Clearly, the better solution is to ensure that the initial cut is straight, which can be facilitated by getting the sawing parameters right before the cut is ever made. To do so, set the bandsaw to the correct blade speed and cut rate for the material being cut. As a general rule, slow down the blade when processing tough material and speed up the blade for softer material.
It’s also critical for straight cutting to check the conveyor rollers that hold the workpiece for alignment. Rollers that are out of alignment can also be the culprit behind crooked cutting.
To avoid excessive tension, which can also have an effect on the quality of the cut, use a gauge to measure and set the tension on the blade in the bandsaw. Most bandsaws work best with blade tension set to a minimum of 25,000 psi or a maximum of 32,000 psi. Anything less than 25,000 psi leads to poor beam strength, band fatigue or crooked cuts. Setting the tension at more than 32,000 psi, however, can break the band, crack the gullets or wear out the machine bearings.
For cutting through a weld seam on tubing, it is easier and more efficient for the blade to enter from the back of the weld seam. Contrastingly, having the blade cut directly into the weld seam is a shock point to the teeth on the blade, often resulting in shortening the blade life or causing the teeth to strip.
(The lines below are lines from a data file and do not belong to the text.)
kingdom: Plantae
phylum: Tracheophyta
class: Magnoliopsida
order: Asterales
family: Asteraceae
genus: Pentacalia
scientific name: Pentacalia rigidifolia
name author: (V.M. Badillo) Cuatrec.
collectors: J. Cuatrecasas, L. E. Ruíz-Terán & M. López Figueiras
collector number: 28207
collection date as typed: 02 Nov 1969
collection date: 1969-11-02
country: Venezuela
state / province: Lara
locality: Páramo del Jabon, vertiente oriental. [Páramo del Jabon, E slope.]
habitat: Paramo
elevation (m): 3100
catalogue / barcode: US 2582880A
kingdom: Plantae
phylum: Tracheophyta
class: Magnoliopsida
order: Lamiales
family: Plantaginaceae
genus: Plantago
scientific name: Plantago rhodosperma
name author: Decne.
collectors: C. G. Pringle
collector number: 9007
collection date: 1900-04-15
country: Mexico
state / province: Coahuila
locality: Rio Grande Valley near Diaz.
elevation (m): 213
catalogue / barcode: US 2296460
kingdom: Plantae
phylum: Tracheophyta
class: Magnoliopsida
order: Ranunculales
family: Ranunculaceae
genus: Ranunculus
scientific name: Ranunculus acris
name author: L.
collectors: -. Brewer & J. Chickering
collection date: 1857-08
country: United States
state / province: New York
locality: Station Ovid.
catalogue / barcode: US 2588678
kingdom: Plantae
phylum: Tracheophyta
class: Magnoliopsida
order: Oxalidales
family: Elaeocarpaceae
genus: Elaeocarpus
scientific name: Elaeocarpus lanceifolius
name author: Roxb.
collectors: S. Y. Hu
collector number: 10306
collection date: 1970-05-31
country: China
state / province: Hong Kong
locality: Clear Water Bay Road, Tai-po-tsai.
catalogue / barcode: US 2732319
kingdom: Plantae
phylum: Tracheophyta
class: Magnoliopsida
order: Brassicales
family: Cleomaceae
When sawing bundles of material, it is best to strap the entire bundle together or tack weld the ends of the bundle to prevent any piece from moving. If the individual pieces vibrate or move during the cutting process, the teeth may strip.
Beyond the Cut
In addition to the cutting portion of the process, there are several tips to further ensure long blade life, which leads to quality cuts that meet the standards required for welding.
Lubrication is just as important in the process as setting up and executing the cut. Using proper lubrication prevents a premature shortening of blade life. As an example, bandsaws that use a flood coolant or a mist system to lubricate the blade maximize blade life and help minimize the buildup of chips.
Ideally, coolant should wash over the blade as it enters and exits the cut. And although coolant is re-circulated and used continuously throughout the cutting process, be sure to replace water that evaporates from the mixed coolant solution.
Breaking in new blades is also a key consideration for achieving quality cuts. In doing so, operators can “hone” the teeth and, therefore, extend blade life.
The best way to break in new bimetal blades, for example, is to reduce the normal feed rate by half during the initial period. However, be aware that band speed isn’t what breaks teeth during blade break in; pressure from excessive feed rate is typically the most damaging cause.
To make sure that operators are breaking in bimetal blades in the proper manner, they should use the following formulas:
Break in rate = 50 percent of recommended blade feed rate
Break in formula = Multiply the recommended blade speed by 25 percent and cut that number of square inches. As an example, if the recommended blade feed rate is
200 ft. per min., the operator should cut 50 sq. in.
Once the break in period is completed, the bandsaw feed rate can be gradually brought back to normal.
Overall, routine maintenance on the bandsaw is also important. If a saw has problems with its feed system or its variable speed system, the life of the blade can be negatively impacted.